“Pela fé, Abraão …”

            O autor da carta aos Hebreus, a partir do exemplo de Abraão, convida-nos e ajuda-nos a reflectir e a viver a fé. Na verdade, o testemunho do Patriarca, justamente considerado o pai de todos os crentes, ajuda-nos a entender a realidade da fé, o seu alcance, as suas exigências, o modo como vivê-la no nosso existir quotidiano.

            Deus aparece e revela-se a Abraão. Este pôde sentir a sua presença, ouvir a sua voz, experimentar o seu amor. Impressionou-o o facto de Deus se interessar pessoalmente por ele, de querer precisar dele, e deixou-se seduzir pelas suas promessas. Esta experiência, particularmente intensa, foi suficiente para Abraão reconhecer e aceitar Deus, para aderir ao projecto que lhe propõe, para lhe confiar totalmente a sua vida.

              “… obedeceu ao chamamento e partiu”. Abraão deixa a sua terra, a sua família e as suas crenças, disposto a viver numa terra nova e desconhecida, a dar origem a uma nova família e a seguir um novo Deus (o Deus que acaba de conhecer). Pela fé, Abraão abandona as certezas e as seguranças do passado e enfrenta os desafios do futuro, entregando-se, com entusiasmo e com audácia, ao projecto de Deus.

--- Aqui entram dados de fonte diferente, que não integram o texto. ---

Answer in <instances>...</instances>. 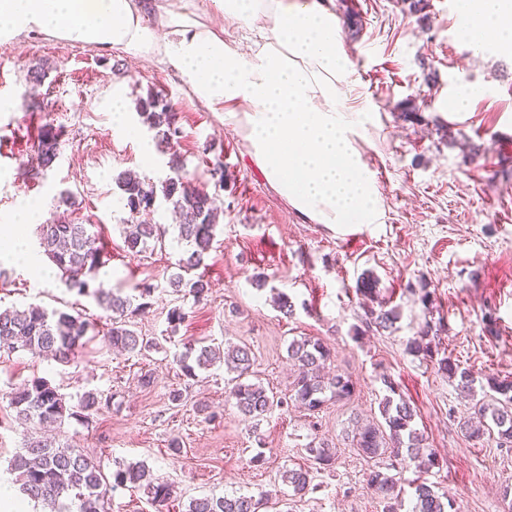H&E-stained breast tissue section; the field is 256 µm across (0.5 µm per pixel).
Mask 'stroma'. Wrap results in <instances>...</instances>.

            Quem acredita no verdadeiro Deus não pode viver preso ao passado. Deus é o Deus do futuro. Ele tem sempre algo mais a dizer e a sugerir ao homem. A verdade de Deus é inesgotável bem como inesgotáveis são os desígnios de Deus em relação à humanidade. Ele tem sempre algo mais para oferecer e para surpreender o homem, para que a sua vida seja sempre dinâmica e criativa. Acreditar implica, portanto, caminhar sempre em frente e olhar o futuro, sem recear os riscos do desconhecido e sem temer as contínuas surpresas de Deus!

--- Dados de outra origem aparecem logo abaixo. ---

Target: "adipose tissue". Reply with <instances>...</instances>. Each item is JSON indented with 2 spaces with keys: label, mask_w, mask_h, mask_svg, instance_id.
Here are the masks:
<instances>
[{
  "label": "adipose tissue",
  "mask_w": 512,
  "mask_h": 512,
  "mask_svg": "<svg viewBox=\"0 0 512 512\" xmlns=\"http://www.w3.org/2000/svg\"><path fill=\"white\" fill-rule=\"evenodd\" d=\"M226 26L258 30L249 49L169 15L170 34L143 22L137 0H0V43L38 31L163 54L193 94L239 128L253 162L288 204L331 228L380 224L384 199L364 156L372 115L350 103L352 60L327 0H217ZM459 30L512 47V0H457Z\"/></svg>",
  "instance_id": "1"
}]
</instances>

             “…morou como estrangeiro na terra prometida”. Mesmo na terra que Deus lhe prometeu, Abraão habita em tendas, vivendo como peregrino e estrangeiro. Acreditar implica também renunciar às seguranças humanas do presente. O homem deve descobrir e assumir que a sua vida não se esgota no presente deste mundo nem a recompensa de Deus se limita ao hoje da sua vida.

            O homem vive nesta terra e nesta terra tem uma missão a cumprir, para que a terra se transforme no mundo feliz que Deus quer para todos os homens. No entanto, o homem que acredita sabe que a sua pátria definitiva, a cidade de que Deus “é arquitecto e construtor”, está no Céu e é para ela que caminha, olhando-a como meta e recompensa última da sua vida.

             “…ofereceu o seu filho único”. Acreditar em Deus comporta renunciar também às seguranças humanas do futuro. Predispondo-se a oferecer o seu filho único a Deus, Abraão está a romper com o seu futuro. Na verdade, naquele tempo recuado da história humana e da revelação divina, o filho era a garantia do sustento do pai na sua velhice e da sobrevivência do seu nome após a morte.

            Com este gesto, Abraão reconhece e manifesta que toda a sua vida depende de Deus e a Ele pertence. Porém, o verdadeiro Deus não é um Deus caprichoso e arbitrário, não é um Deus que brinque com a vida do homem, que se divirta com o sofrimento dos homens. Pelo contrário, é um Deus que considera sagrada e inviolável a vida do homem. Nem mesmo um deus, muito menos o verdadeiro Deus, pode pôr em causa essa santidade e esse valor da vida humana! Deus não quis, não podia querer, sem correr o risco de se negar a si mesmo, que Abraão lhe sacrificasse o seu filho. Pelo contrário, o que Deus quis ensinar é que nem mesmo em nome de Deus é legítimo sacrificar vidas humanas.

            Apoiado na sua fé, Abraão parte, peregrina e obedece. E a sua fé fortalece-se, porque Deus continua a aparecer-lhe e a dialogar com ele. O verdadeiro Deus é um Deus admiravelmente próximo. Em certa medida, Deus peregrina com Abraão, mostrando-se particularmente comprometido no sucesso da sua vida e missão. Deste modo, Abraão avança e supera as suas dúvidas e provações.

            Continuando a partir, a peregrinar e a obedecer, Abraão cresce na fé e na confiança em Deus; aumenta a sua certeza em relação àquelas realidades que ainda não vê; e, igualmente, aumenta a garantia de que irá possuir os bens prometidos por Deus.